The goal of PCA is to represent your data \(X\) in an orthonormal basis \(W\). The orthogonality of this basis is what allows us to identify the “principal” components (which are sometimes interpreted to be inherent latent factors of your data’s structure). The coordinates of your data in this new basis will be represented as \(Z\). i.e.:

\[X_{n\times p} = Z_{n \times p}(W_{p \times p})^\top\]

Because \(W\) is orthonormal, we can invert it simply by taking its transpose: \((W^\top)^{-1} = W\). This allows us to transform our raw data \(X\) into the orthonormal basis simply by multiplying by \(W\):

\[X_{n\times p}(W_{p \times p}) = Z_{n \times p}\]

To reduce dimensionality, let’s pick some number of components \(k < p\). Assuming our basis vectors in \(W\) are ordered from largest to smallest (i.e., eigenvector corresponding to the largest eigenvalue is first, etc.), this amounts to simply keeping the first \(k\) columns of \(W\). This results in an “approxmiated” version of \(Z\), which I’ll call \(\hat{Z}\):

\[X_{n\times p}(W_{p \times k}) = \hat{Z}_{n \times k}\]

2. Train a classifier on your transformed training data

Now that we have a \(k\)-dimensional representation of our training data \(X\), you can train your favorite classifier (SVM, kNN, logistic regression, etc.) on the transformed features \(\hat{Z}\). This amounts to finding the “best” fit for some model \(f(Z ; \theta)\). For example, if your goal was to minimize the squared error between the data and your model prediction, your estimated parameters \(\hat{\theta}\) would simply be:

\[\hat{\theta} = \arg\min_\theta |Y - f(\hat{Z}_{n \times k}; \theta)|^2\]

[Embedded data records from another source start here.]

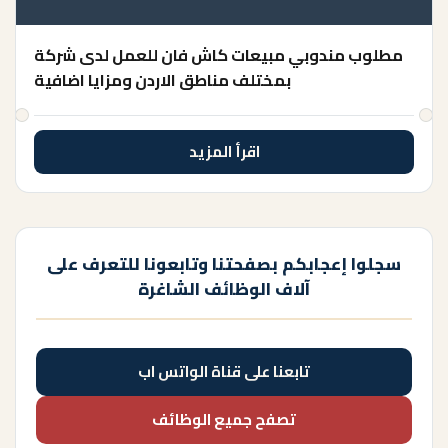
مطلوب مندوبي مبيعات كاش فان للعمل لدى شركة
بمختلف مناطق الاردن ومزايا اضافية
اقرأ المزيد
سجلوا إعجابكم بصفحتنا وتابعونا للتعرف على
آلاف الوظائف الشاغرة
تابعنا على قناة الواتس اب
تصفح جميع الوظائف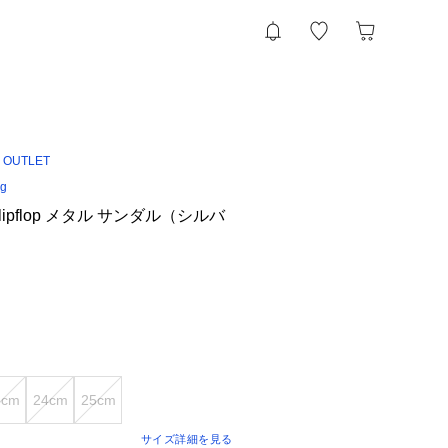
 OUTLET
ng
lipflop メタル サンダル（シルバ
3cm
24cm
25cm
サイズ詳細を見る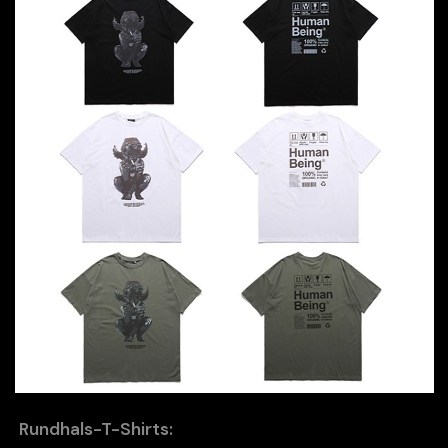
Rundhals-T-Shirts: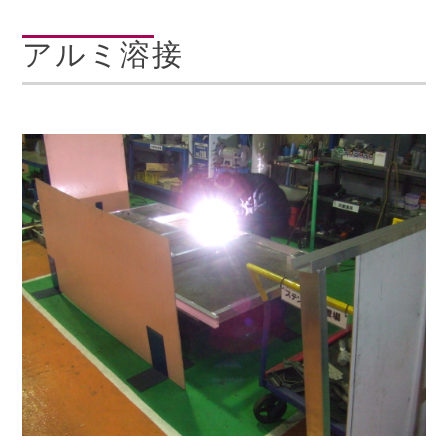
アルミ溶接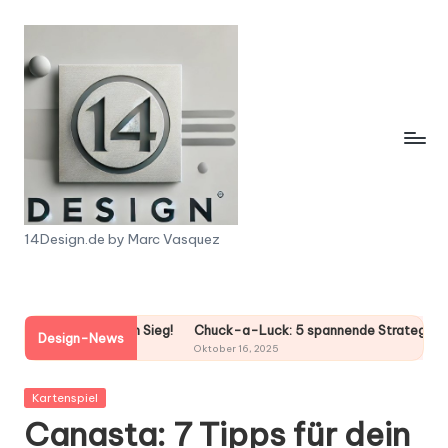
Skip
to
content
1
14Design.de by Marc Vasquez
4
D
fekten Sieg!
Chuck-a-Luck: 5 spannende Strategien für deinen Gewin
e
Design-News
Oktober 16, 2025
s
Posted
Kartenspiel
i
in
Canasta: 7 Tipps für dein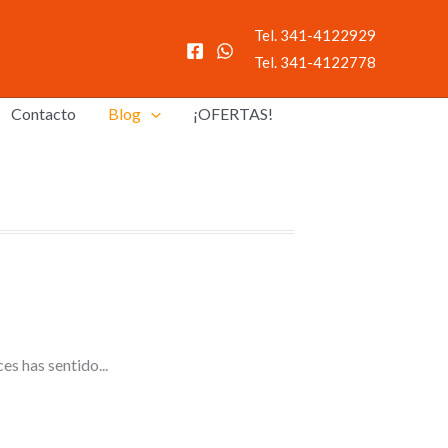
Tel. 341-4122929
Tel. 341-4122778
Contacto
Blog
¡OFERTAS!
s has sentido...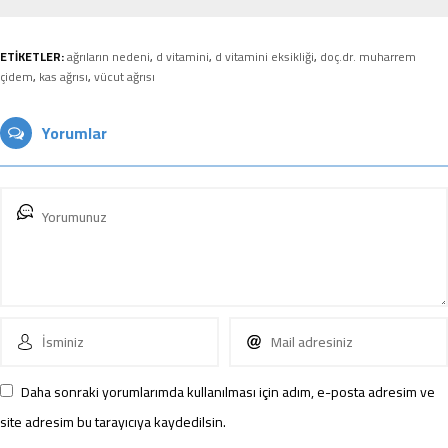
ETİKETLER:
ağrıların nedeni
,
d vitamini
,
d vitamini eksikliği
,
doç.dr. muharrem
çidem
,
kas ağrısı
,
vücut ağrısı
Yorumlar
Daha sonraki yorumlarımda kullanılması için adım, e-posta adresim ve
site adresim bu tarayıcıya kaydedilsin.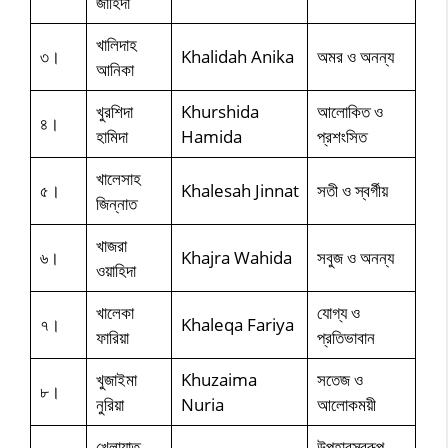
জাহিদা
খালিদাহ
৩।
Khalidah Anika
অমর ও অনন্য
আনিকা
খুরশিদা
Khurshida
আলোকিত ও
৪।
হামিদা
Hamida
প্রশংসিত
খালেসাহ
৫।
Khalesah Jinnat
সতী ও স্বর্গীয়
জিন্নাত
খাজরা
৬।
Khajra Wahida
সবুজ ও অনন্য
ওয়াহিদা
খালেকা
যোগ্য ও
৭।
Khaleqa Fariya
ফারিয়া
প্রতিভাবান
খুজাইমা
Khuzaima
সতেজ ও
৮।
নুরিয়া
Nuria
আলোকময়ী
খেলায়াত
উপহারস্বরূপ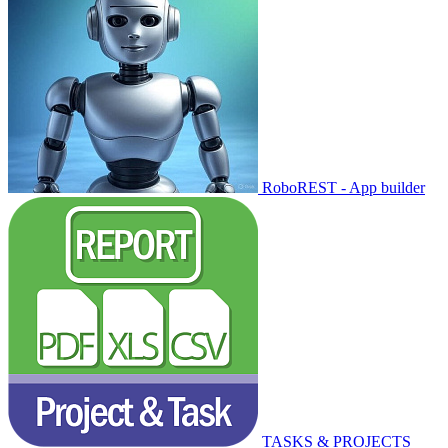
RoboREST - App builder
TASKS & PROJECTS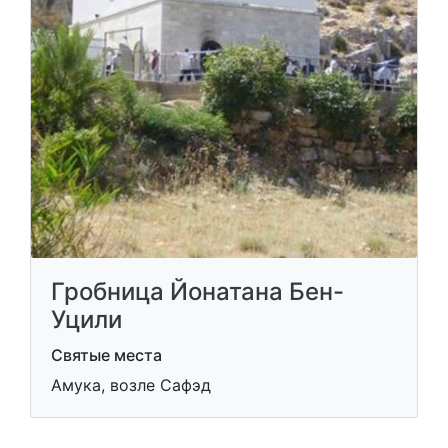
Гробница Йонатана Бен-
Уцили
Святые места
Амука, возле Сафэд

The purpose of going through all this trouble is when \(p\) is very large. If you have 100,000 features, running your favorite classifier may take a very long time. However, if you can pick a much smaller number of principle components (i.e., \(k=1000\)) which accurately capture the covariance structure of your data, you can dramatically improve the efficiency of your classifier. This can also be thought of as a form of regularization, since it’s unlikely that all 100,000 features of your dataset have a meaningful effect on your outcome variable.

3. Project your test data into the same \(k\)-dimensional subspace

Where do you go once you’ve perfomed PCA on your training data and built a classifier on your transformed data \(\hat{Z}\)? The key is to realize that \(W\) is in some sense a canonical transformation from our space of \(p\) features down to a space of \(k\) features (or at least the best transformation we could find using our training data). Thus, we can hit our test data with the same \(W\) transformation, resulting in a \(k\)-dimensional representation of our test features:

\[X^{\text{test}}_{n\times p}(W_{p \times k}) = \hat{Z}^{\text{test}}_{n \times k}\]

4. Run your classifier on your transformed test data

We can now use the classifier trained on the \(k\)-dimensional representation of our training data (with the corresponding weights \(\hat{\theta}\)) to make predictions on the \(k\)-dimensional representation of our test data:

\[\hat{Y}^{\text{test}} = f(\hat{Z}^{\text{test}}_{n \times k}; \hat{\theta})\]

And that’s how you use PCA to make predictions on test data. Again, the key is to think of \(W\) as a rotating transformation, which projects your raw features into a \(k\)-dimensional subspace. The entire goal of PCA is essentially to learn this projection operator. This projection works on both training data and test data, allowing you to build a classifier on your new \(k\) features and use that same classifier to make predictions on your test data.